Prominent Wind Developer to Cut 25% of Employees Due to Sector Challenges
Among the international biggest wind power companies will implement significant staff layoffs over the coming years, affecting approximately one-fourth of its workforce.
Denmark's renewable energy major player plans to cut roughly 2K roles from its 8,000-employee workforce until through 2027's end, using a combination of redundancies, staff turnover and offloading parts of its business.
Initial Job Cuts Planned
The organization, which staffs more than 1,200 in the United Kingdom, aims to implement 500 redundancies by year-end, including 235 positions in its home market.
Government Measures Influence Operations
The move follows weeks after administrative actions in the America led to the company's share price to fall to all-time lows when construction was stopped on a almost finished sea-based wind project.
The firm, that is half owned by the Danish government, was forced to obtain more than nine billion dollars following governmental resistance in the United States made it more difficult to gain backers for its schedule of projects.
Development Terminations and Strategic Refocus
This directive to cease operations delivered a setback to the firm, which previously in recent months abandoned intentions to develop among the Britain's largest sea-based wind farms, citing it no longer offered commercial sense owing to increased price rises and soaring expenses in the sector's international production chain.

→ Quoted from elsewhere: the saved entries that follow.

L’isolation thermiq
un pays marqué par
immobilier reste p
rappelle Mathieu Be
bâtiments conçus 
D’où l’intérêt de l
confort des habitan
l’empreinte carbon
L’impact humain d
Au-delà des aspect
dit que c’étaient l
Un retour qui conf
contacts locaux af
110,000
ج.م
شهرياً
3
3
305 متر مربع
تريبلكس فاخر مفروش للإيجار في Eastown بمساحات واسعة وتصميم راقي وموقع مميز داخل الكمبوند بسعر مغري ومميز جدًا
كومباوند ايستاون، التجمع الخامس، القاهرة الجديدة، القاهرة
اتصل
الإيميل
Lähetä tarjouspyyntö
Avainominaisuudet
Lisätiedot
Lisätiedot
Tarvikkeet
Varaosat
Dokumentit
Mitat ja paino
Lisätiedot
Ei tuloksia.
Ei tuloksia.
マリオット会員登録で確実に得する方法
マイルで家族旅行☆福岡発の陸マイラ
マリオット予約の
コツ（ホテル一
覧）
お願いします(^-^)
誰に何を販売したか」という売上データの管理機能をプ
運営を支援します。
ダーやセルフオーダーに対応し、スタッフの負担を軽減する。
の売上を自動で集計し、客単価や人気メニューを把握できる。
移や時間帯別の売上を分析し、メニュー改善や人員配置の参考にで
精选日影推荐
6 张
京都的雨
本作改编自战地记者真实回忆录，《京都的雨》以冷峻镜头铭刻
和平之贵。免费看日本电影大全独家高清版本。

While a United States judicial body recently permitted the organization to restart construction on the development, the firm aims to reorient its operations on European coastal wind industry – and certain markets in the Asian continent – after it has finalized its ongoing pipeline of international projects.
Management Outlook
Our organization requires to be "better optimized and adaptable," commented the top executive in a Thursday's update.
He explained: "This is a required consequence of our choice to focus our business and the situation that we'll be finalising our major construction portfolio in the next years' time – therefore we'll have to have fewer employees."
At the same time, we intend to establish a more effective and flexible company and a more viable business, ready to compete for additional value-adding sea-based wind initiatives.
Market Trends
The firm's share price has increased somewhat after it declined to record lows in late summer, but stays fifty-three percent down versus the equivalent date the previous year.
The firm's stock value declined to 119 kroner in the latest trading, down 2.6 percent from the day before.